A "uberização" do trabalho na era tecnológica: precarização ou liberdade?

Enviada em 15/09/2021

Na mitologia grega, Sísifo foi condenado por Zeus a rolar uma pedra morro acima eternamente. Todos os dias, Sísifo atingia o topo do rochedo, contudo era vencido pela exaustão, assim a rocha retornava à base. Hodiernamente, esse mito assemelha-se à luta cotidiana dos funcionários de plataformas virtuais como Uber, os quais buscam ultrapassar as barreiras como quais os separam dos direitos trabalhistas. Nesse contexto, não há dúvidas que a precarização do trabalho é um desafio no Brasil, o qual ocorre, infelizmente, devido não só ao silenciamento sobre essa questão mas também à negligência governamental.

Dessa forma, a falta de informações é um desafio presente no problema. A filósofa Djamila Ribeiro explica que é preciso tirar uma situação da invisibilidade para que as soluções sejam promovidas. Porém, há um silenciamento instaurado na questão da uberização do trabalho, visto que, a mídia só fala dos benefícios e da praticidade para o cliente mas em nenhum momento informa sobre o lado dos funcionários. Assim, urge tirar essa situação da invisibilidade para atuar sobre ela como defende a pensadora.

Dados fornecidos.
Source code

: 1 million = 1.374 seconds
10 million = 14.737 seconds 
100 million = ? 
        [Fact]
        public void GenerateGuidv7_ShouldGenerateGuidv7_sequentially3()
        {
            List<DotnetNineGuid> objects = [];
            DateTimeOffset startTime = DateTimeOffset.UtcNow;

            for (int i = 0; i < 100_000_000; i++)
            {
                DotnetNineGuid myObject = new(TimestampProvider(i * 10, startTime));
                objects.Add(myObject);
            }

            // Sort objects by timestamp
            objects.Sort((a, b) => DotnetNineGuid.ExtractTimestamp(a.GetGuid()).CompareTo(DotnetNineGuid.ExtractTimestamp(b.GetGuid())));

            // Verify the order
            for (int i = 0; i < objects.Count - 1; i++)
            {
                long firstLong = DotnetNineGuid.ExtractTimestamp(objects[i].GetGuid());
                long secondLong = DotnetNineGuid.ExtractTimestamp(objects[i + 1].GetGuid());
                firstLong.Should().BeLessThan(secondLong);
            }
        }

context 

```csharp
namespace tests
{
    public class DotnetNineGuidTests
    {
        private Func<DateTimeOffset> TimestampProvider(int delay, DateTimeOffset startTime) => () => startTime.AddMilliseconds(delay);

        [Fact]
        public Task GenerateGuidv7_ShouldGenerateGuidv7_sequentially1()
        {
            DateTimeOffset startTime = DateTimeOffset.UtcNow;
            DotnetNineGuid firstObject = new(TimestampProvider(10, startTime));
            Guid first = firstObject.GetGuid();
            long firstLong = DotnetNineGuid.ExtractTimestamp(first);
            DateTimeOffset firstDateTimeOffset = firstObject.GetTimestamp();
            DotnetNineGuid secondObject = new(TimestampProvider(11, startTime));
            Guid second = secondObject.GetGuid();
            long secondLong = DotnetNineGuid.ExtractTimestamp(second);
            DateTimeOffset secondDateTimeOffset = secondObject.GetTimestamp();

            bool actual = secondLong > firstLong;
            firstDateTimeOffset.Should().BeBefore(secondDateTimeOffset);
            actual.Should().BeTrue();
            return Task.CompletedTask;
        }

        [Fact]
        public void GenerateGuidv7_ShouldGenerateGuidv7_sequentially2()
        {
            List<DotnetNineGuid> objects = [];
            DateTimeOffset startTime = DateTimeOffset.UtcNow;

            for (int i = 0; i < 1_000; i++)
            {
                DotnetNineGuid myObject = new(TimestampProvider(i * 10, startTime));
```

Atividades propostas.
**1.** Segundo o texto sobre a uberização do trabalho, o que explica a filósofa Djamila Ribeiro?
**2.** Liste todos os nomes próprios mencionados no texto sobre a uberização do trabalho, sem repetir nenhum.
**3.** Dê continuidade ao texto sobre a uberização do trabalho, começando logo após a última frase apresentada.

Gabarito.
**1.** Ela explica que é preciso tirar uma situação da invisibilidade para que as soluções sejam promovidas.

**2.** Sísifo, Zeus, Uber, Brasil, Djamila Ribeiro

**3.**
Em paralelo, a falta de investimento governamental é outro entrave no que tange à problemática. Para Zygmunt Bauman, os valores da sociedade estão sendo colonizados pela lógica de mercado. Tal constatação é nítida na uberização do emprego, uma vez que, devido à baixa atuação das autoridades, muitos trabalhadores terceirizados por empresas como Rappi e 99Pop são prejudicados por não se enquadrarem nas qualificações para serem assegurados pelos direitos básicos trabalhistas como férias e seguro-desemprego . Assim, inverter a lógica e colocar os valores humanos em primeiro lugar é urgente.

Diante disso, medidas devem ser reduzidas para minimizar essa problemática. Para isso, o Ministério do Trabalho e Previdência Social - responsável por definir políticas sobre geração de emprego e renda, apoio ao trabalhador, fiscalização do trabalho, segurança no trabalho etc - deve investir no ampliamento do alcance das leis trabalhistas meio da destinação de verbas, a fim de reverter a supremacia de interesses mercadológicos que impera. Desse modo, espera-se que a precarização do trabalho seja minimizada na sociedade brasileira.